Cabe ressaltar que a computação quântica não é uma nova onda que irá suprimir, por exemplo, a inteligência artificial generativa, que têm ocupados as páginas dos principais jornais e blogs, nas mais diversas áreas. Na verdade, a computação quântica e a IA são mais aliadas do que concorrentes. Enquanto a inteligência artificial se dedica a aprender, interpretar e criar soluções a partir dos dados fornecidos, a computação quântica pode ampliar exponencialmente a velocidade e capacidade desse processamento. Isso significa que, quando combinadas, a computação quântica tem o potencial de potencializar a IA, permitindo que ela processe, analise e aprenda com volumes de dados antes impensáveis em tempos recordes. Juntas, essas tecnologias podem criar uma simbiose que revoluciona a forma como interpretamos e utilizamos grandes massas de informação. Devemos ressaltar que são gerados atualmente, cerca de 2.5 quintilhões de bites de dados diariamente, e desse total, apenas 20% são processados por algum algoritmo. Por meio da computação quântica, podemos finalmente acelerar esse processamento, potencializando o avanço da IA como a conhecemos hoje, bem como o surgimento de novas formas de IA.

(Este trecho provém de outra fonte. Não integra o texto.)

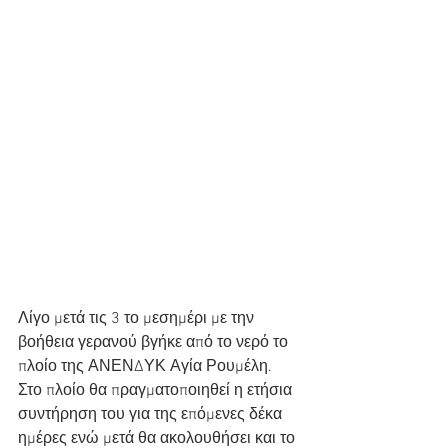
Λίγο μετά τις 3 το μεσημέρι με την 
βοήθεια γερανού βγήκε από το νερό το 
πλοίο της ΑΝΕΝΔΥΚ Αγία Ρουμέλη. 
Στο πλοίο θα πραγματοποιηθεί η ετήσια 
συντήρηση του για της επόμενες δέκα 
ημέρες ενώ μετά θα ακολουθήσει και το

Apesar do potencial, a computação quântica ainda é suscetível a erros devido a interferências externas. Não surpreendentemente, dois dos maiores bancos privados do país em parceria com universidades e hubs de inovação, firmaram parceria com a IBM para utilização dos computadores quânticos para estudos. A maior preocupação dessas instituições é buscar meios de aperfeiçoar a segurança dos seus sistemas bancários, algo claramente ameaçado com a amplificação dessa tecnologia. O motivo? A computação quântica representa também um desafio de segurança: a criptografia atual pode ser altamente vulnerável aos computadores quânticos, algo que até então era considerado moderno e seguro, pode estar ameaçado. Aqui, o direito terá um papel essencial na proteção de dados, na regulamentação das novas tecnologias e a criação de mecanismos para conter os possíveis efeitos negativos dessa inovação.

A computação quântica não é mais mero tema de ficção. Ela é real, está em evolução e tem o potencial de redefinir diversos setores, incluindo o jurídico. A digitalização dos processos promovida pelo judiciário na última década gerou uma grande massa de dados que pode não só gerar grandes análises históricas, como demonstrar padrões que passaram despercebidas pelo judiciário até então, e promover mudanças significativas nessa área. Cabe a nós, profissionais do direito, nos atualizarmos e guiarmos os novos paradigmas que essa tecnologia trará consigo, garantindo que o direito caminhe lado a lado com a inovação, regulando e protegendo a sociedade rumo a esse futuro que já é presente.

Paulo Henrique Fernandes é Legal Ops Manager no Viseu Advogados, pós-raduado em Direito Civil e Direito do Consumidor pela Escola Paulista de Direito, certificado em Tecnologias Emergentes, Inteligência Artificial e Métodos Ágeis pela IBM, além de membro da CLOB (Comunidade Legal Operations Brasil) e da CLOC (Corporate Legal Operations Consortium).